论文标题
希格曼 - 汤普森小组的非界限
Non-inner amenability of the Higman-Thompson groups
论文作者
论文摘要
我们证明,Higman-Thompson组$ t_n $和$ v_n $对于所有$ n \ ge 2 $都不适合。这扩展了Haagerup和Olesen的结果,即Thompson的组$ t = t_2 $和$ v = v_2 $是不可行的。他们的证明仅在$ n = 2 $ case中可用,即瑟斯顿(Thurston)的汤普森(Thompson)组$ t $的分段项目模型,因此我们的方法必然使用不同的工具。当$ n = 2 $时,这也提供了Haagerup-Ouser的结果的替代证明。
We prove that the Higman-Thompson groups $T_n$ and $V_n$ are non-inner amenable for all $n\ge 2$. This extends Haagerup and Olesen's result that Thompson's groups $T=T_2$ and $V=V_2$ are non-inner amenable.
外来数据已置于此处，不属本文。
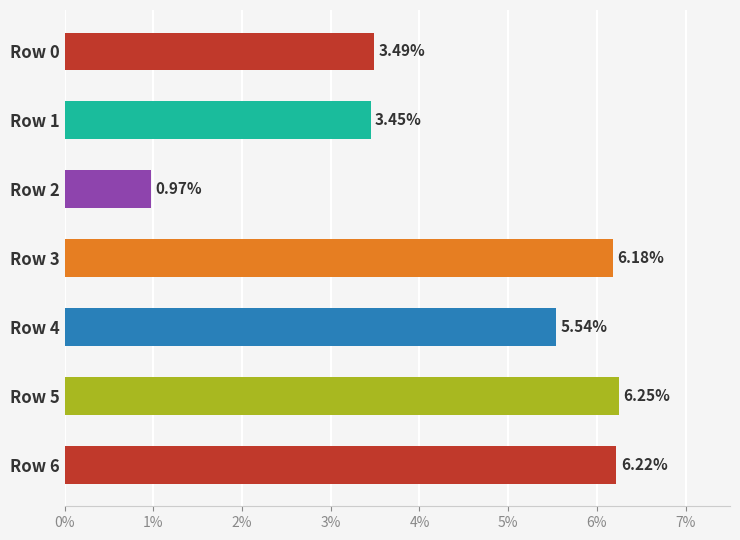

Does the chart contain stacked bars?

No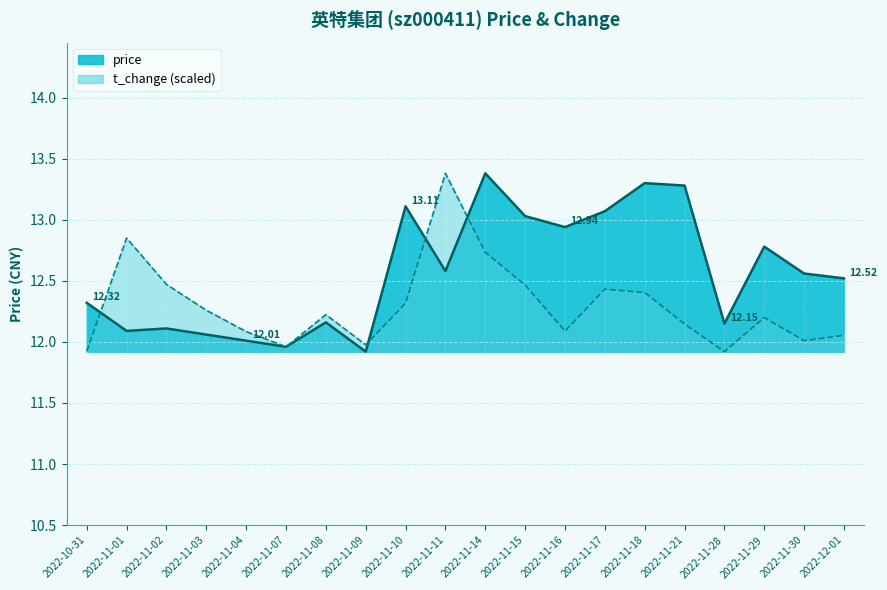

What is the sum of all values?

251.3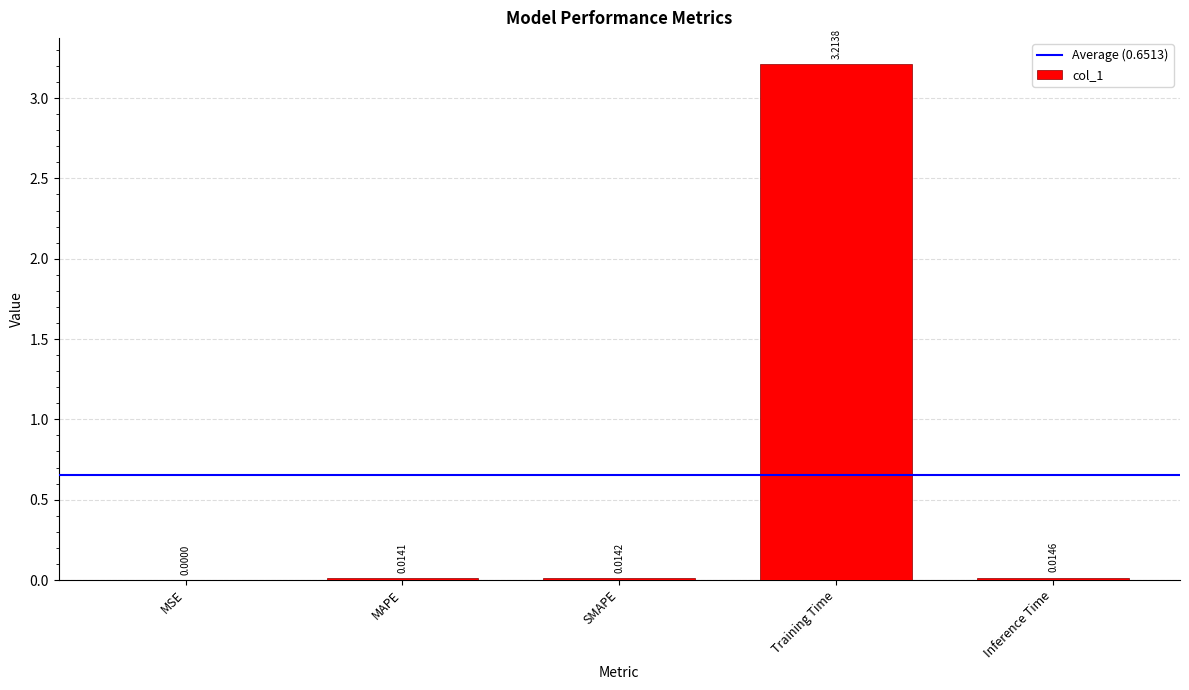

What is the sum of all values?

3.3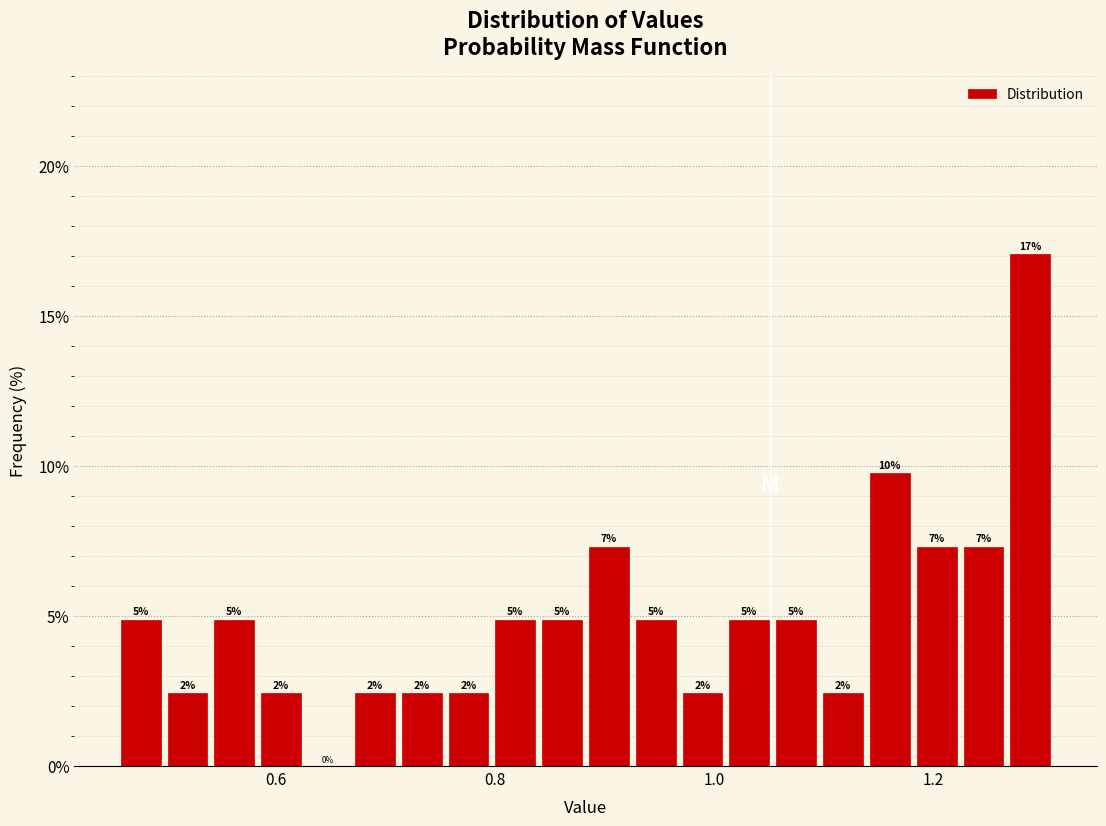

Read against the x-axis, roughly where is the centre of the tallest bar?

1.28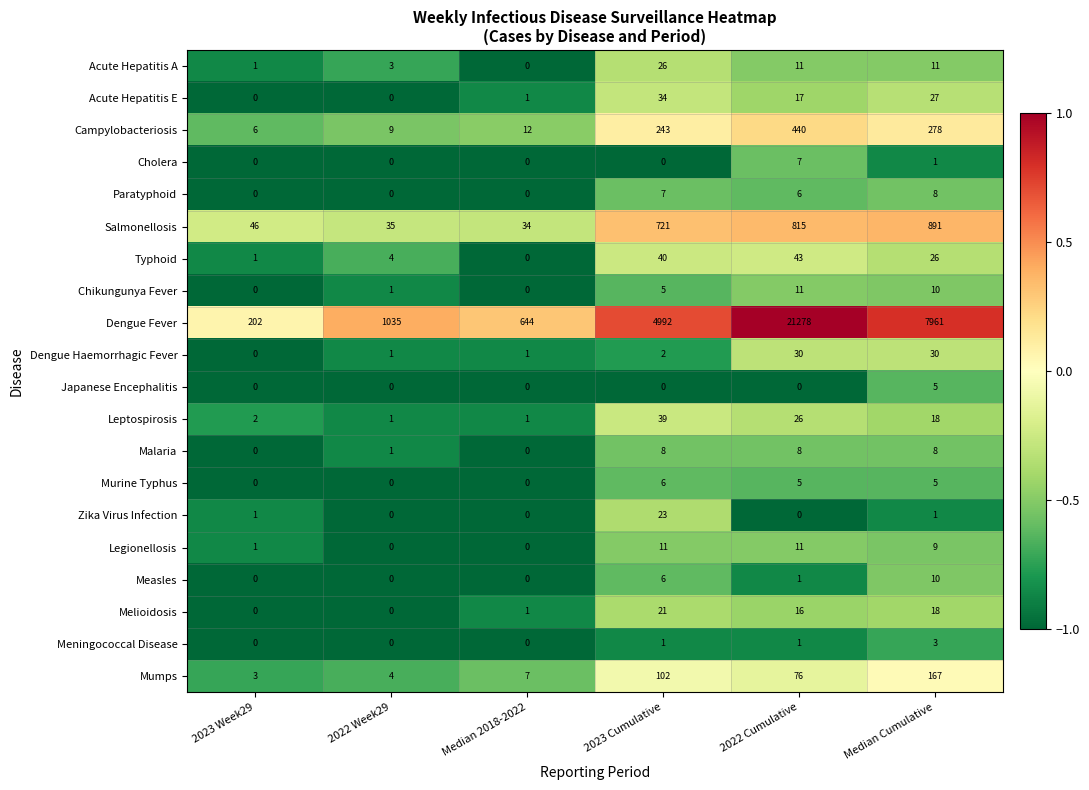

What is the lowest value of the Salmonellosis series?

34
Their proof relied on machinery only available in the $n=2$ case, namely Thurston's piecewise-projective model for Thompson's group $T$, so our approach necessarily utilizes different tools. This also provides an alternate proof of Haagerup-Olesen's result when $n=2$.